> _DATASET_

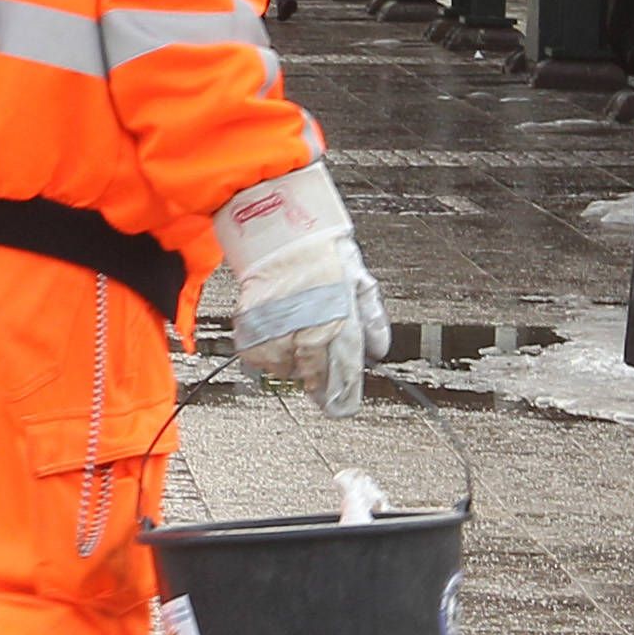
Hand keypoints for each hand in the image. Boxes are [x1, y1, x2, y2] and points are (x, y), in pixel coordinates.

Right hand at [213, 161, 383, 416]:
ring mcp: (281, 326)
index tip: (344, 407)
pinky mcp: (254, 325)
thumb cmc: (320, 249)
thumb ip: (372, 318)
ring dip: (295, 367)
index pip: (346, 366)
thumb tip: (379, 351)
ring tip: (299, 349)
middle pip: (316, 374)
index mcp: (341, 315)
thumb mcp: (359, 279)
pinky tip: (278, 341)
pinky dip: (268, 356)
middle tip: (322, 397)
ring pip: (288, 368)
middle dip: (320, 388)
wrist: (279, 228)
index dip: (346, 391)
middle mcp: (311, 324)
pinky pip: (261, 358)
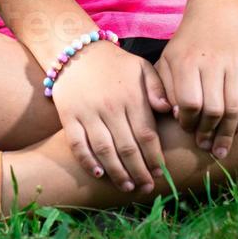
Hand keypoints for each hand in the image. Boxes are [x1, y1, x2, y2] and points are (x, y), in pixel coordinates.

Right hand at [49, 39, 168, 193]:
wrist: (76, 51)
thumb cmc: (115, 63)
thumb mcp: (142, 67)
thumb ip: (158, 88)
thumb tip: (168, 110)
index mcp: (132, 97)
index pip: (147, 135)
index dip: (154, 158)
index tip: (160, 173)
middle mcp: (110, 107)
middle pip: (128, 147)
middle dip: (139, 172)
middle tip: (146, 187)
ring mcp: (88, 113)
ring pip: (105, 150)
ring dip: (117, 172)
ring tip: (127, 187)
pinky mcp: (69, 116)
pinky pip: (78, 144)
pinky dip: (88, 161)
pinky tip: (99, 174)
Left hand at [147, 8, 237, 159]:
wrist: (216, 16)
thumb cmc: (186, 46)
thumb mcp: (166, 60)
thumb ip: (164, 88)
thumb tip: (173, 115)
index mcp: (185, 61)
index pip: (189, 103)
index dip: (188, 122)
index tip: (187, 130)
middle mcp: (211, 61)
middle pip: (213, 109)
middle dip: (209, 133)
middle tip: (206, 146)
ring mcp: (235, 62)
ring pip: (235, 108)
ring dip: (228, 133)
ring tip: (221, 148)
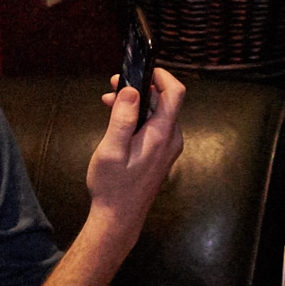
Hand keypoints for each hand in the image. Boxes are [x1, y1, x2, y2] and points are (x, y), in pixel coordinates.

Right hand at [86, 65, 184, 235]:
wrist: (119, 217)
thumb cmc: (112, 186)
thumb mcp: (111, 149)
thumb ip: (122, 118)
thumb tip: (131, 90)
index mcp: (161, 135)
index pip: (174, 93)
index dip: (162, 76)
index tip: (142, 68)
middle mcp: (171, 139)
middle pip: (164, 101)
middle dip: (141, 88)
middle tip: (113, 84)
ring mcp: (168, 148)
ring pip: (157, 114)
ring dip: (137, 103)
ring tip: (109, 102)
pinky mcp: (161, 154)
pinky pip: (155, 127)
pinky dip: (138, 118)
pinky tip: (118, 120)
* * *
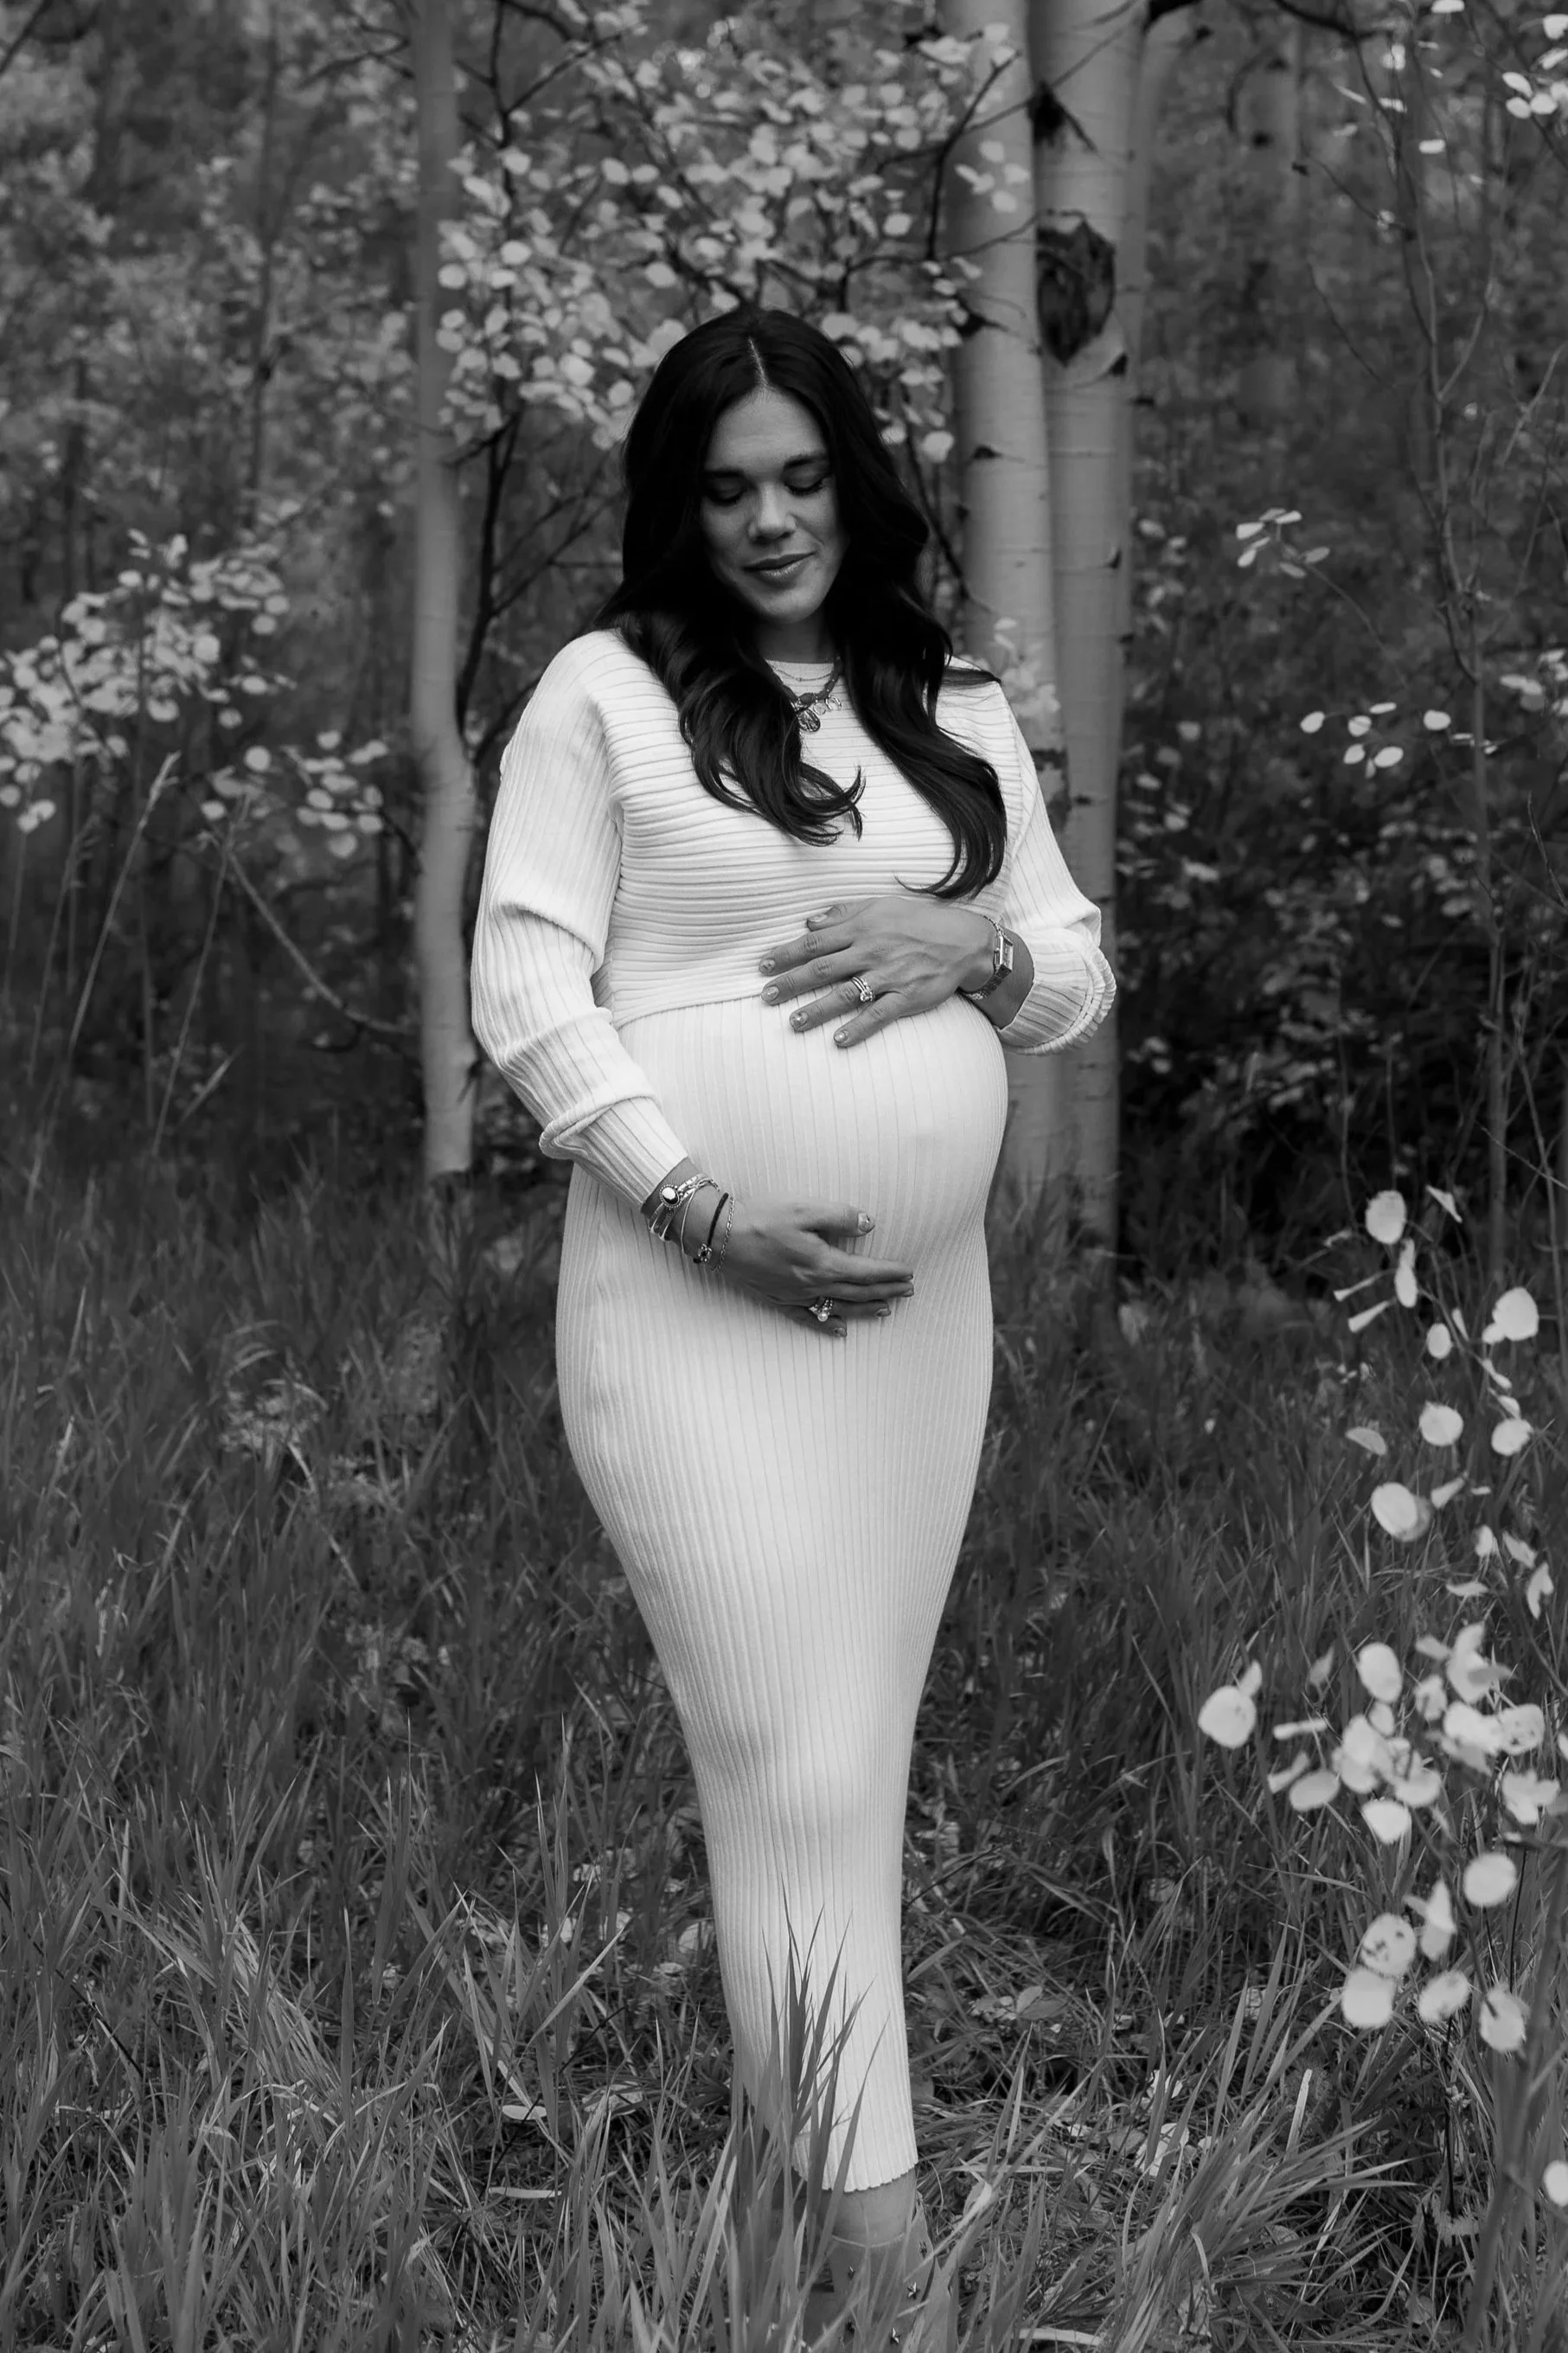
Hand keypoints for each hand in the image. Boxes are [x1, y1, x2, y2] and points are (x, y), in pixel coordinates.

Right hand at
...
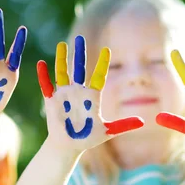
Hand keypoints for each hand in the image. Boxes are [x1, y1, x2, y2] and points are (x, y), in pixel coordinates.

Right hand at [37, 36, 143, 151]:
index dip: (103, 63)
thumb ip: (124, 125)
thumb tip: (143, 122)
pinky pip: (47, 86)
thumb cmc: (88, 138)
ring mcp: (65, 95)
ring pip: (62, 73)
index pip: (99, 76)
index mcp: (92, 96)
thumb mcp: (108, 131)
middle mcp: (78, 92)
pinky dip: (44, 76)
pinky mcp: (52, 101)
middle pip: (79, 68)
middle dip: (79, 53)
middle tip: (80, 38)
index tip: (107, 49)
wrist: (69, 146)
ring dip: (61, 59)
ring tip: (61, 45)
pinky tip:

> _EXERCISE DIRECTIONS_
Give again exactly, and only, the lines above starting at the one with "Left hand at" and ending at the one with "ring mcp: (235, 62)".

> _REPLY_
Left hand at [147, 8, 237, 159]:
wrist: (216, 16)
thumb cmc: (186, 46)
thumb mcp: (166, 60)
thumb ip: (164, 88)
thumb tip: (173, 115)
index mcp: (185, 61)
index pip: (189, 103)
index dip: (188, 122)
index tip: (187, 130)
middle mcp: (211, 61)
middle pip: (213, 109)
middle dip: (209, 133)
middle tip: (206, 146)
ring mcp: (235, 62)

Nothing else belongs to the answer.